--- RAW DATA ---

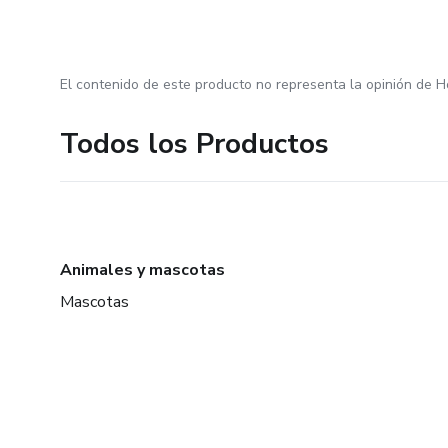
El contenido de este producto no representa la opinión de H
Todos los Productos
Animales y mascotas
Mascotas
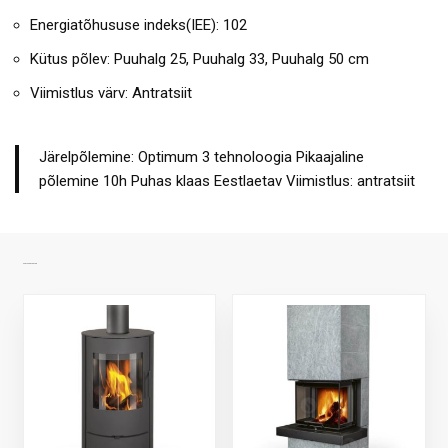
Energiatõhususe indeks(IEE): 102
Kütus põlev: Puuhalg 25, Puuhalg 33, Puuhalg 50 cm
Viimistlus värv: Antratsiit
Järelpõlemine: Optimum 3 tehnoloogia Pikaajaline
põlemine 10h Puhas klaas Eestlaetav Viimistlus: antratsiit
SARNASED TOOTED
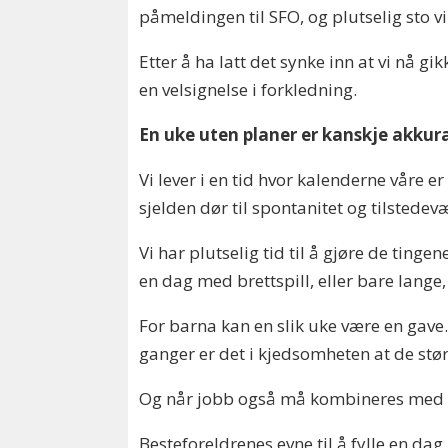
påmeldingen til SFO, og plutselig sto vi
Etter å ha latt det synke inn at vi nå gi
en velsignelse i forkledning.
En uke uten planer er kanskje akkura
Vi lever i en tid hvor kalenderne våre e
sjelden dør til spontanitet og tilstedev
Vi har plutselig tid til å gjøre de tinge
en dag med brettspill, eller bare lange,
For barna kan en slik uke være en gave.
ganger er det i kjedsomheten at de st
Og når jobb også må kombineres med en p
Besteforeldrenes evne til å fylle en d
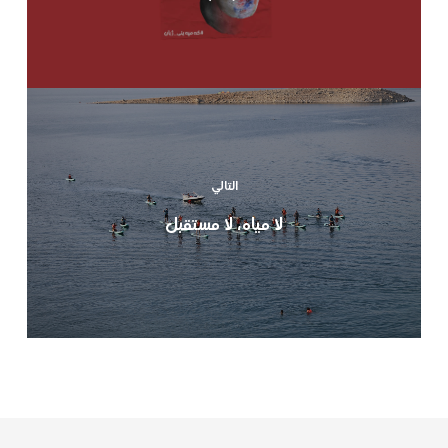
التالي
لا مياه، لا مستقبل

---

▶ DIRECTIONS FOR THIS TASK
Copy out the text of the items from the very beginning up to and including the line that contains "SARNASED TOOTED", leaving out the pictures.

▶ ANSWER BOX
El contenido de este producto no representa la opinión de H
Todos los Productos
Animales y mascotas
Mascotas
Energiatõhususe indeks(IEE): 102
Kütus põlev: Puuhalg 25, Puuhalg 33, Puuhalg 50 cm
Viimistlus värv: Antratsiit
Järelpõlemine: Optimum 3 tehnoloogia Pikaajaline
põlemine 10h Puhas klaas Eestlaetav Viimistlus: antratsiit
SARNASED TOOTED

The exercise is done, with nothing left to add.